* [ACTIVITY]: From the records below, print only the part that opens with the line containing "output reg [3:0] dout" and closes with the line containing "X68653658Y-74306386D01*"; omit the pictures.

/---

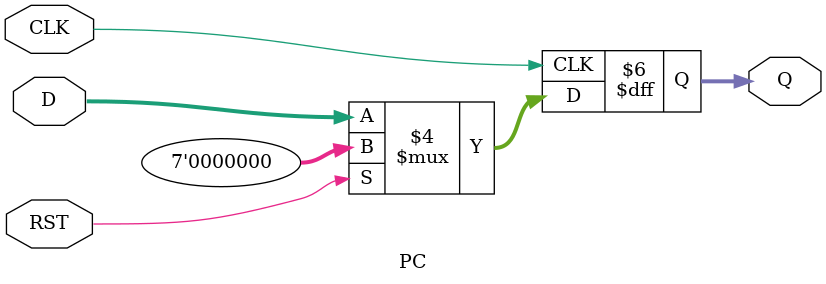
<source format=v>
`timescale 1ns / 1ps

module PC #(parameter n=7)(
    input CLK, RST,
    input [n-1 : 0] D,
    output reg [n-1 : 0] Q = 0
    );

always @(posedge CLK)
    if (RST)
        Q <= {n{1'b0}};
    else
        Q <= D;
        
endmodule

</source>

\---
/---

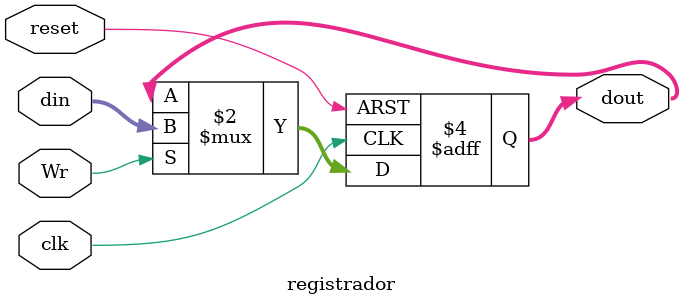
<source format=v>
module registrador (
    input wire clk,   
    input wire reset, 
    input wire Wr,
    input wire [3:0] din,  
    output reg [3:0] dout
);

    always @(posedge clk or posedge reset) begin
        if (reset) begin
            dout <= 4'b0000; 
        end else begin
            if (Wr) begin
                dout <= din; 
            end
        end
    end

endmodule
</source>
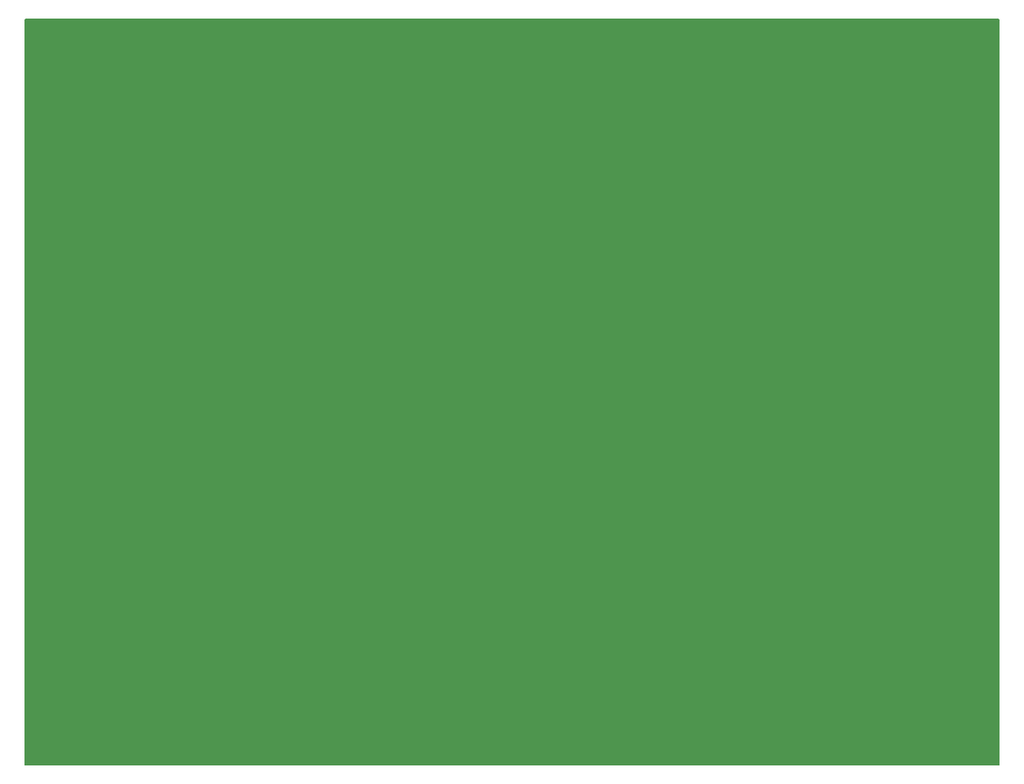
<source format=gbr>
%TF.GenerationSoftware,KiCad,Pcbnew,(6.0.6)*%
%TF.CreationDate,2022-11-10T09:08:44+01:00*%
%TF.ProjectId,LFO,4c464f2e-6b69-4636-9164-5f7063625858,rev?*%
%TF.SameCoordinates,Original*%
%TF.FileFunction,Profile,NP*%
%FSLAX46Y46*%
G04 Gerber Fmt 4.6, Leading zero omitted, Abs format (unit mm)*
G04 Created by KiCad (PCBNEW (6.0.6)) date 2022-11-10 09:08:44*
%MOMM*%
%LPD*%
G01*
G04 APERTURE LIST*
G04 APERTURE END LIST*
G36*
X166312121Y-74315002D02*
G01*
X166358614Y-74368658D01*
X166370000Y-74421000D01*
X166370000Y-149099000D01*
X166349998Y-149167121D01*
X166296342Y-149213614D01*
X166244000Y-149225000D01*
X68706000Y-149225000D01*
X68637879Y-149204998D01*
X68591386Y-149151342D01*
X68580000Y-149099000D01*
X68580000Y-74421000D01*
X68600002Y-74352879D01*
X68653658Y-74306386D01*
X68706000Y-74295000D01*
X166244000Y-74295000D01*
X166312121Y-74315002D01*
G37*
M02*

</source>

\---

* [WRITTEN ANSWER]:
    output reg [3:0] dout
);

    always @(posedge clk or posedge reset) begin
        if (reset) begin
            dout <= 4'b0000; 
        end else begin
            if (Wr) begin
                dout <= din; 
            end
        end
    end

endmodule
</source>
<source format=gbr>
%TF.GenerationSoftware,KiCad,Pcbnew,(6.0.6)*%
%TF.CreationDate,2022-11-10T09:08:44+01:00*%
%TF.ProjectId,LFO,4c464f2e-6b69-4636-9164-5f7063625858,rev?*%
%TF.SameCoordinates,Original*%
%TF.FileFunction,Profile,NP*%
%FSLAX46Y46*%
G04 Gerber Fmt 4.6, Leading zero omitted, Abs format (unit mm)*
G04 Created by KiCad (PCBNEW (6.0.6)) date 2022-11-10 09:08:44*
%MOMM*%
%LPD*%
G01*
G04 APERTURE LIST*
G04 APERTURE END LIST*
G36*
X166312121Y-74315002D02*
G01*
X166358614Y-74368658D01*
X166370000Y-74421000D01*
X166370000Y-149099000D01*
X166349998Y-149167121D01*
X166296342Y-149213614D01*
X166244000Y-149225000D01*
X68706000Y-149225000D01*
X68637879Y-149204998D01*
X68591386Y-149151342D01*
X68580000Y-149099000D01*
X68580000Y-74421000D01*
X68600002Y-74352879D01*
X68653658Y-74306386D01*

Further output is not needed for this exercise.